Los escándalos que le impiden a una ciudadanía con sentido de dignidad ignorar que su régimen jurídico-político está en crisis, deben “aprovecharse”. No todos los escándalos (y vaya si no los hemos tenido a mares) conducen al tipo de reacción ciudadana que actualmente se observa, pero si las élites, el liderazgo nacional o los dirigentes sectoriales, como prefiera usted llamarlos, dejan pasar la oportunidad de que emerja algo que, verdaderamente, valga la pena, es bastante probable que las cosas más bien empeoren.
Yo soy consciente de que cada grupo de interés, sector, organización cooptada, etcétera, tiene por objeto y propósito velar, primero, por sus intereses. Para los lectores que tengan una “visión romántica” del Estado— (como la llamaba Buchanan), mis disculpas, pero la realidad es así.
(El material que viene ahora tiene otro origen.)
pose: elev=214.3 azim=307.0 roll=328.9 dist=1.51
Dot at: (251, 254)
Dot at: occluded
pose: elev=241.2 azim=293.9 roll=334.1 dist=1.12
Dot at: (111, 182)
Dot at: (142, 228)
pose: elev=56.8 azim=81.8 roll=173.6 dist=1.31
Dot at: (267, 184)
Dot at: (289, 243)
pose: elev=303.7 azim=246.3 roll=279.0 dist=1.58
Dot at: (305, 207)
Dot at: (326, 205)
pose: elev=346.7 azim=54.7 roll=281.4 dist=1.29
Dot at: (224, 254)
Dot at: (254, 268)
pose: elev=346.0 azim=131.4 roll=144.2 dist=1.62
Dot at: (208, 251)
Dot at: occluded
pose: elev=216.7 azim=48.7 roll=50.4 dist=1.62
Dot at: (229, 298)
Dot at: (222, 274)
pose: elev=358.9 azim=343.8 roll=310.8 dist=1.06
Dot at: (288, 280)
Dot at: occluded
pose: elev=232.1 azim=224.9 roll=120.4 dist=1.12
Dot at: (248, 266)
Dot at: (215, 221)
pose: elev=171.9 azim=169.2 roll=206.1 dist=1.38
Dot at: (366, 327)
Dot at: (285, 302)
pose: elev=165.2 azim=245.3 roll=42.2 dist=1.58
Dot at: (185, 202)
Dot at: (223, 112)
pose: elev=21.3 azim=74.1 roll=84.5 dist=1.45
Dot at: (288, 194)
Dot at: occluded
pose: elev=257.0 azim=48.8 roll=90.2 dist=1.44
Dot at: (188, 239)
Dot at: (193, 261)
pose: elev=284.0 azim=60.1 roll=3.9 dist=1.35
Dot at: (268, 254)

Aunque no solamente así.
Me refiero a que, en condiciones “normales”, la ciudadanía desorganizada suele salir perdiendo ante la acción de los grupos de interés especial (sobre todo ahí donde las instituciones del Estado de Derecho son débiles). Sin embargo, en momentos de crisis, como el presente, la ciudadanía deja de ser tan desorganizada y la actuación totalmente “egoísta” de los grupos de interés puede generar una reacción suficientemente categórica como para que sean ellos y no los ciudadanos los perdedores. En cambio, una actuación “altruista” o “cívicamente virtuosa” de los grupos de interés puede canalizar la indignación y el rechazo de la ciudadanía, para lograr un nuevo equilibrio basado en reglas e instituciones que mejoren para todos respecto de la situación anterior.
Como he dicho hasta el cansancio, debiéramos comenzar por el sistema de justicia y, principalmente, por el Poder Judicial. Pero ese debiera ser el principio y no necesariamente el final. La forma de gobierno de Guatemala, esto es, su sistema de frenos y contrapesos y su régimen electoral, están desalineados y por eso la constante es más bien el fracaso en el ejercicio del gobierno. Si bien es importante que lleguen “buenos ciudadanos” al Gobierno, la forma de conseguir ese propósito radica en que la vocación de servicio público que los anime tenga posibilidades de traducirse en una gestión fructífera. Uno de los factores principales para que esto pueda ocurrir es la adecuada concepción del sistema o forma de gobierno del Estado.
Por consiguiente, creo que estamos en una de esas raras situaciones en las que, gracias a los escándalos que se han destapado, la ciudadanía estaría dispuesta a dar su respaldo a la realización de reformas que, necesariamente, tienen que ser articuladas por los que ejercen cuotas reales de poder, siempre y cuando (y esta es una condición indispensable) las reformas propuestas reflejaran una actuación cívicamente “virtuosa” y no egoísta por parte de los principales jugadores.
En ese orden de ideas, está claro que los intereses de cada uno de los grupos de interés no son convergentes en muchos aspectos y que, por consiguiente, sus visiones sobre “cuál es la reforma que conviene” son necesariamente distintas. Una actitud “virtuosa” estaría, entonces, en procurar identificar las reformas (como un mejor sistema de justicia, un mejor sistema electoral, un mejor sistema de frenos y contrapesos) que le convienen a todos.